_What you need to do_
Repeat the data exactly. Pictures are not part of the copy.

_Dataset content_
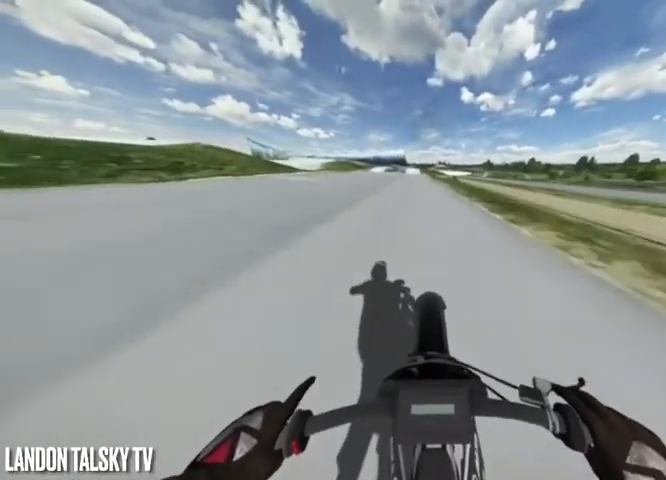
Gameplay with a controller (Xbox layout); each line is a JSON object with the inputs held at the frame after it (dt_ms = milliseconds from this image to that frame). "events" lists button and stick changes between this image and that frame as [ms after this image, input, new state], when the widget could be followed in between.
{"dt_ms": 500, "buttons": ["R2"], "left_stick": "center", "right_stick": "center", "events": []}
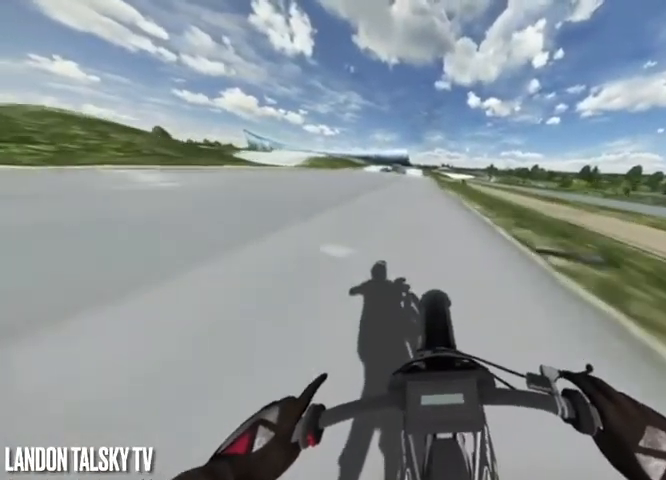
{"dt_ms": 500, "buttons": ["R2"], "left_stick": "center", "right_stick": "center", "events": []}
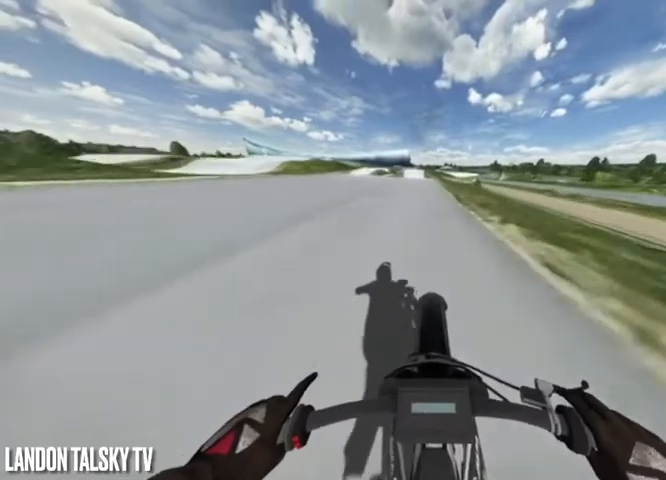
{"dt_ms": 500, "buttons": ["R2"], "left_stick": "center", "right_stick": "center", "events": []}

_Result_
Gameplay with a controller (Xbox layout); each line is a JSON object with the inputs held at the frame after it (dt_ms = milliseconds from this image to that frame). "events" lists button and stick changes between this image and that frame as [ms after this image, input, new state], when the widget could be followed in between.
{"dt_ms": 500, "buttons": ["R2"], "left_stick": "center", "right_stick": "center", "events": []}
{"dt_ms": 500, "buttons": ["R2"], "left_stick": "center", "right_stick": "center", "events": []}
{"dt_ms": 500, "buttons": ["R2"], "left_stick": "center", "right_stick": "center", "events": []}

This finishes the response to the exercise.